Quando se é criança, pode-se perceber a grande expectativa que gira em torno do enunciado de uma viagem que muitas vezes está só em projeto pois sua realização depende de muitos fatores principalmente o financeiro que na época era bem curto.
Essa viagem é na realidade para Guaratuba, uma visita aos avós paternos nas férias de julho em plena época da festa do Divino. Isso é muito bom!!! Quer dizer, mais ou menos pois "êta viagenzinha difícil e sofrida."
Primeiro ponto da dificuldade: o tempo da demora. Deveria ser uma cinco ou seis horas pelo menos pois na minha cabeça demorava muito.
Segundo ponto: o sofrimento pois eu enjoava muito e qualquer curva feita era motivo para "destripar o mico" ou "chamar o Hugo."
Terceiro ponto: o pula pula do ônibus pois a estrada era de terra e a buraqueira era o que mais tinha.
Quarto ponto: o entra e sai no ônibus pois de uma altura em diante se vinha pela praia e dependendo da maré o único jeito era esperar ela baixar para seguir adiante.
Quinto ponto: a travessia. Que medo entrar naquela lancha que navegava com a água rente a janela. E quando o mar estava agitado! Balançava tanto que o jeito era rezar para se chegar sã e salvo.
Finalmente a chegada. Opa. Agora sim. Tudo é festa. Primeira visão que enchia os olhos quando se descia da lancha: A Cruz toda iluminada por lampadas da Igreja Centenária.
Do trapiche de desembarque - ruiu com a erosão de 68 - até a casa de meus avós era um pulo pois era só atravessar a Avenida Beira Mar ( frente a baia) entrar na travessa e... pronto! Chegamos.
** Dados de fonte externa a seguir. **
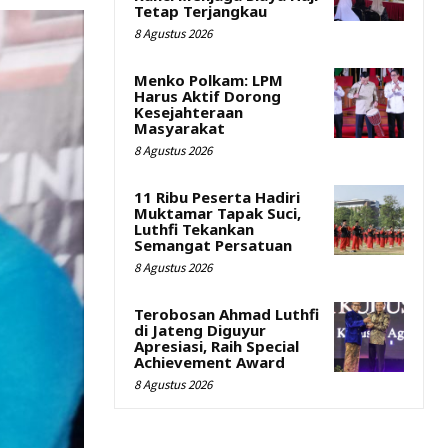
Tetap Terjangkau
8 Agustus 2026
Menko Polkam: LPM
Harus Aktif Dorong
Kesejahteraan
Masyarakat
8 Agustus 2026
11 Ribu Peserta Hadiri
Muktamar Tapak Suci,
Luthfi Tekankan
Semangat Persatuan
8 Agustus 2026
Terobosan Ahmad Luthfi
di Jateng Diguyur
Apresiasi, Raih Special
Achievement Award
8 Agustus 2026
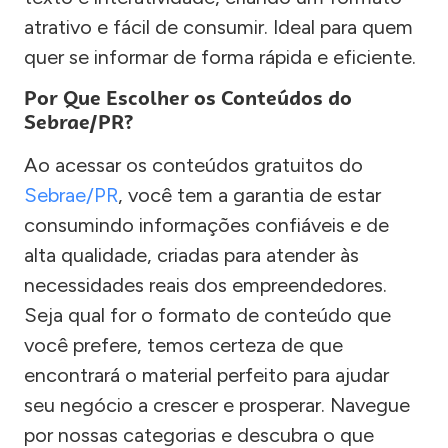
atrativo e fácil de consumir. Ideal para quem
quer se informar de forma rápida e eficiente.
Por Que Escolher os Conteúdos do
Sebrae/PR?
Ao acessar os conteúdos gratuitos do
Sebrae/PR
, você tem a garantia de estar
consumindo informações confiáveis e de
alta qualidade, criadas para atender às
necessidades reais dos empreendedores.
Seja qual for o formato de conteúdo que
você prefere, temos certeza de que
encontrará o material perfeito para ajudar
seu negócio a crescer e prosperar. Navegue
por nossas categorias e descubra o que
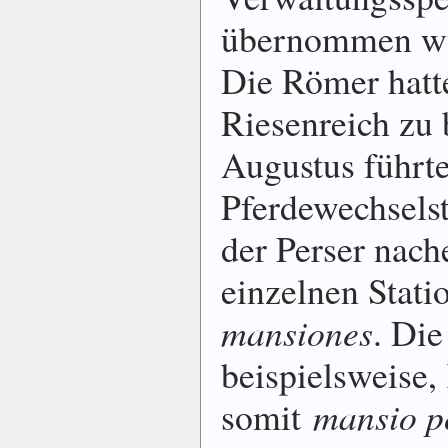
übernommen wu
Die Römer hatte
Riesenreich zu 
Augustus führt
Pferdewechselst
der Perser nac
einzelnen Stati
mansiones
. Die
beispielsweise,
somit
mansio po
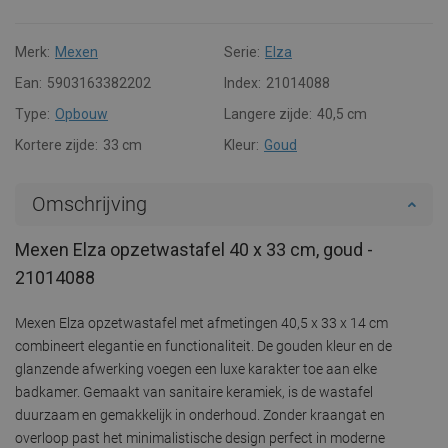
Merk:
Mexen
Serie:
Elza
Ean:
5903163382202
Index:
21014088
Type:
Opbouw
Langere zijde:
40,5 cm
Kortere zijde:
33 cm
Kleur:
Goud
Omschrijving
Mexen Elza opzetwastafel 40 x 33 cm, goud -
21014088
Mexen Elza opzetwastafel met afmetingen 40,5 x 33 x 14 cm
combineert elegantie en functionaliteit. De gouden kleur en de
glanzende afwerking voegen een luxe karakter toe aan elke
badkamer. Gemaakt van sanitaire keramiek, is de wastafel
duurzaam en gemakkelijk in onderhoud. Zonder kraangat en
overloop past het minimalistische design perfect in moderne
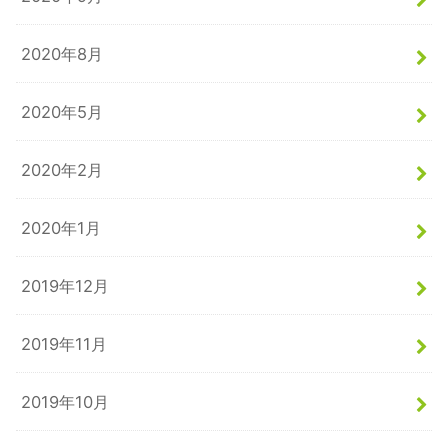
2020年8月
2020年5月
2020年2月
2020年1月
2019年12月
2019年11月
2019年10月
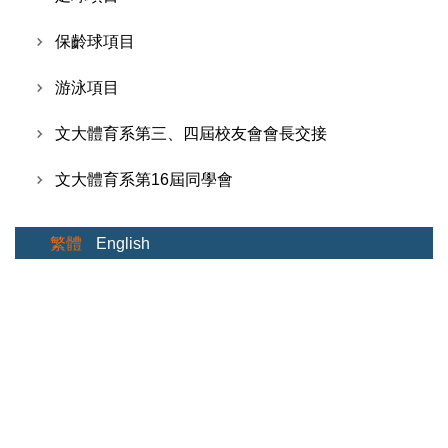
保齡球項目
游泳項目
文大體育系第三、四屆校友會會長交接
文大體育系第16屆同學會
繁體
English
聯絡信箱: crhsdp@dep.pccu.edu.tw
系址: 台北市士林區華岡路55號 中國文化大學大孝
館505 中國文化大學體育學系
聯絡電話:(886)-02-28610511
分機:45105或45106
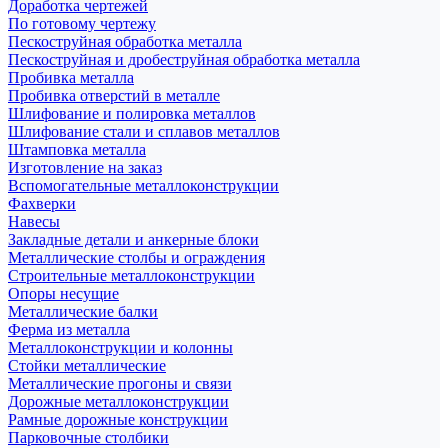
Доработка чертежей
По готовому чертежу
Пескоструйная обработка металла
Пескоструйная и дробеструйная обработка металла
Пробивка металла
Пробивка отверстий в металле
Шлифование и полировка металлов
Шлифование стали и сплавов металлов
Штамповка металла
Изготовление на заказ
Вспомогательные металлоконструкции
Фахверки
Навесы
Закладные детали и анкерные блоки
Металлические столбы и ограждения
Строительные металлоконструкции
Опоры несущие
Металлические балки
Ферма из металла
Металлоконструкции и колонны
Стойки металлические
Металлические прогоны и связи
Дорожные металлоконструкции
Рамные дорожные конструкции
Парковочные столбики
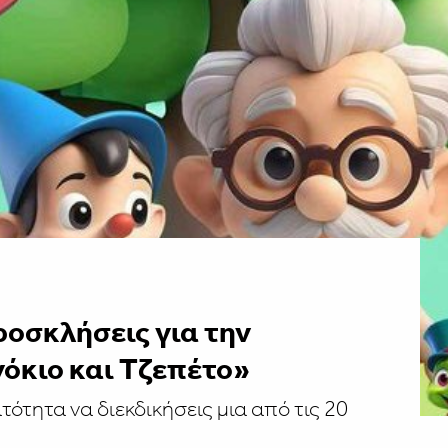
ροσκλήσεις για την
όκιο και Τζεπέτο»
τότητα να διεκδικήσεις μια από τις 20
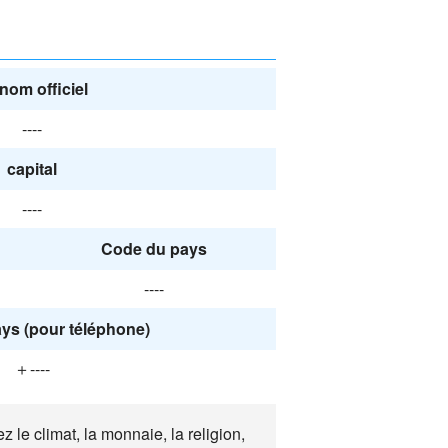
nom officiel
----
capital
----
Code du pays
----
ys (pour téléphone)
＋----
le climat, la monnaie, la religion,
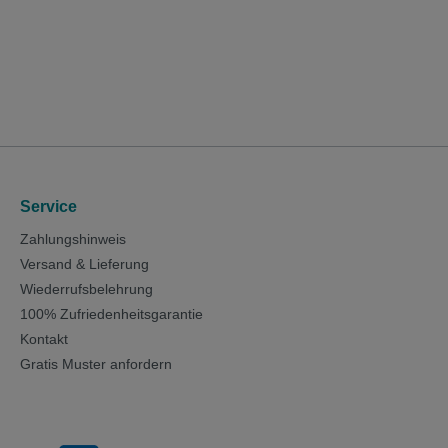
Service
Zahlungshinweis
Versand & Lieferung
Wiederrufsbelehrung
100% Zufriedenheitsgarantie
Kontakt
Gratis Muster anfordern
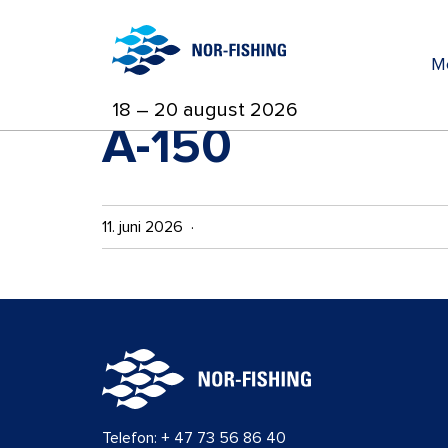
M
18 – 20 august 2026
A-150
11. juni 2026 ·
Telefon:
+ 47 73 56 86 40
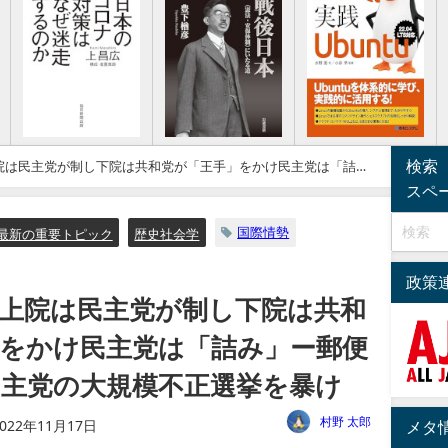
検索
院は民主党が制し下院は共和党が「王手」をかけ民主党は「詰
選挙を暴け
スペ
国際情勢
最新の重要トピック
歴史社会学
政策
上院は民主党が制し下院は共和
をかけ民主党は「詰み」ー郵便
主党の大規模不正選挙を暴け
村野 太郎
2022年11月17日
メタ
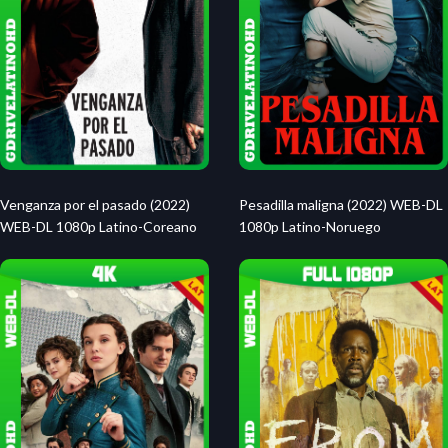
Venganza por el pasado (2022)
Pesadilla maligna (2022) WEB-DL
WEB-DL 1080p Latino-Coreano
1080p Latino-Noruego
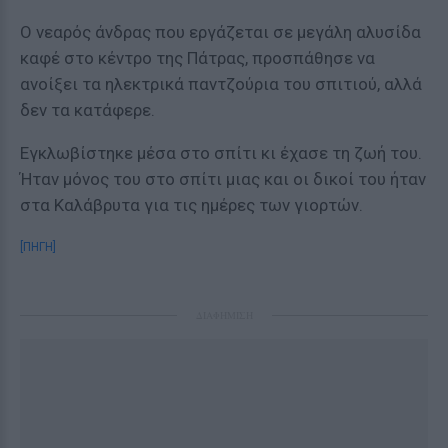
Ο νεαρός άνδρας που εργάζεται σε μεγάλη αλυσίδα
καφέ στο κέντρο της Πάτρας, προσπάθησε να
ανοίξει τα ηλεκτρικά παντζούρια του σπιτιού, αλλά
δεν τα κατάφερε.
Εγκλωβίστηκε μέσα στο σπίτι κι έχασε τη ζωή του.
Ήταν μόνος του στο σπίτι μιας και οι δικοί του ήταν
στα Καλάβρυτα για τις ημέρες των γιορτών.
[ΠΗΓΗ]
ΔΙΑΦΗΜΙΣΗ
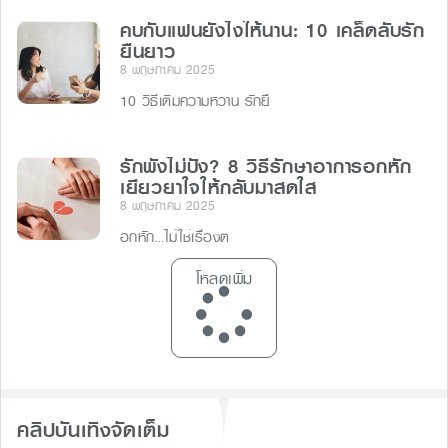
คบกับแฟนยังไงให้นาน: 10 เคล็ดลับรัก
ยืนยาว
8 พฤษภาคม 2025
10 วิธีเติมความหวาน รักยื
รักพังไม่ปัง? 8 วิธีรักษาอาการอกหัก
เยียวยาใจให้กลับมาสดใส
8 พฤษภาคม 2025
อกหัก…ไม่ใช่เรื่องต
โหลดเพิ่ม
คลิปบันเทิงจัดเต็ม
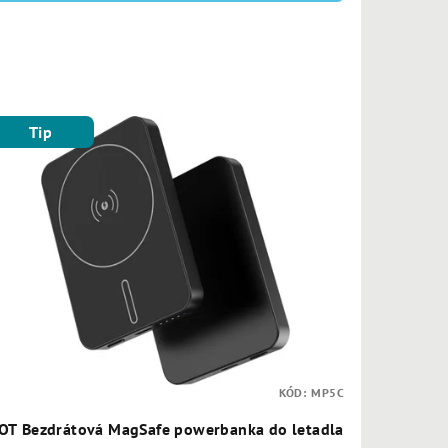
Tip
KÓD:
MP5C
OT Bezdrátová MagSafe powerbanka do letadla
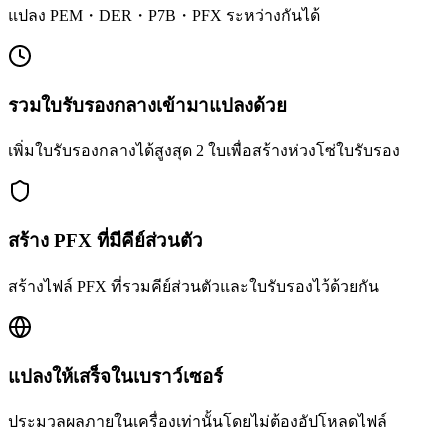
แปลง PEM・DER・P7B・PFX ระหว่างกันได้
รวมใบรับรองกลางเข้ามาแปลงด้วย
เพิ่มใบรับรองกลางได้สูงสุด 2 ใบเพื่อสร้างห่วงโซ่ใบรับรอง
สร้าง PFX ที่มีคีย์ส่วนตัว
สร้างไฟล์ PFX ที่รวมคีย์ส่วนตัวและใบรับรองไว้ด้วยกัน
แปลงให้เสร็จในเบราว์เซอร์
ประมวลผลภายในเครื่องเท่านั้นโดยไม่ต้องอัปโหลดไฟล์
Para minha família essas lembranças são especiais pois na travessa enfocada - hoje a rua do Iguana, ligando a baía à praça, situava-se a casa de meus avós. Uma casa em estilo português antigo com paredes grossas, janelas imensas de madeira. A entrada principal era frente à Praça onde uma porta grossa de madeira que era fechada por uma enorme e pesada trava dava ínicio a um enorme corredor ladeado por quartos escuros que mexiam com a nossa imaginação de criança onde seres desconhecidos ali habitavam. Esse corredor desembocava em uma enorme sala que era usada como depósito de sacarias, produtos a granel vendidos no armazém de meu avó.
Uma cozinha onde uma grande mesa era o móvel principal, na cabeceira o lugar certo do patriarca da família que era um homem alto, claro, olhos azuis, bonachão e risonho. Lembro que ele gostava de contar piadas quando estávamos na mesa e uma das mais repetidas era da professora que fazia ditado a seus alunos e sempre saía a história do perú. Sabe qual é , né! Se não sabe, azar o teu.
O fogão a lenha sempre aceso pois a vida doméstica começava cedo e se estendia pelo dia todo.
A geladeira era a querozene. Chuveiro quente, água corrente nas torneiras, banheiro dentro de casa. Casa em frente à Praça, bem no centro da cidade; que mais? Há! e o Armazém! Bala, bolacha, biscoito de polvilho...quanta guloseima. "Nossa, Nossa. Assim você me mata!"
E a Festa do Divino? Lembro dela só no domingo. Umas quatro ou cinco barracas que funcionavam no pátio em volta da Igreja e que faziam a festa da criançada. A Barraca do ratinho. A barraca da roleta. A Barraca da pescaria. A mais famosa ao meu ver era a do ratinho. Um porquinho da índia que ficava em uma caixa amarrada em uma vara no cento de um círculo formado por casinhas numeradas. Quando o ratinho era descoberto, ele procurava abrigo em uma das casinhas e o grande prêmio que podia ser um bibelô, uma caneca, um sabonete e outras coisas mais cabia ao sortudo ganhador dono do número da casinha.
Lembro-me que meu irmão mais velho, um dia foi o grande sorteado. Hum, que felicidade. Que alegria. Ganhou um prêmio. Meu Pai, que emocionante. Era... adivinhe o que? UMA CANECA.
Pegou a dita pela alça e saiu correndo para mostrar em casa. Pois era só atravessar a praça e pronto eis aí o grande prêmio. Mais como na vida nada pode ser previsto, eis que aconteceu o infortúnio. Meu irmão, na euforia tropeçou e caiu. A caneca foi a grande prejudicada pois ele chegou em casa apenas com a alça em volta do dedo. Que frustração. Até hoje, cinquenta anos depois, rimos com essas lembranças. Memórias. Como é bom relembrar.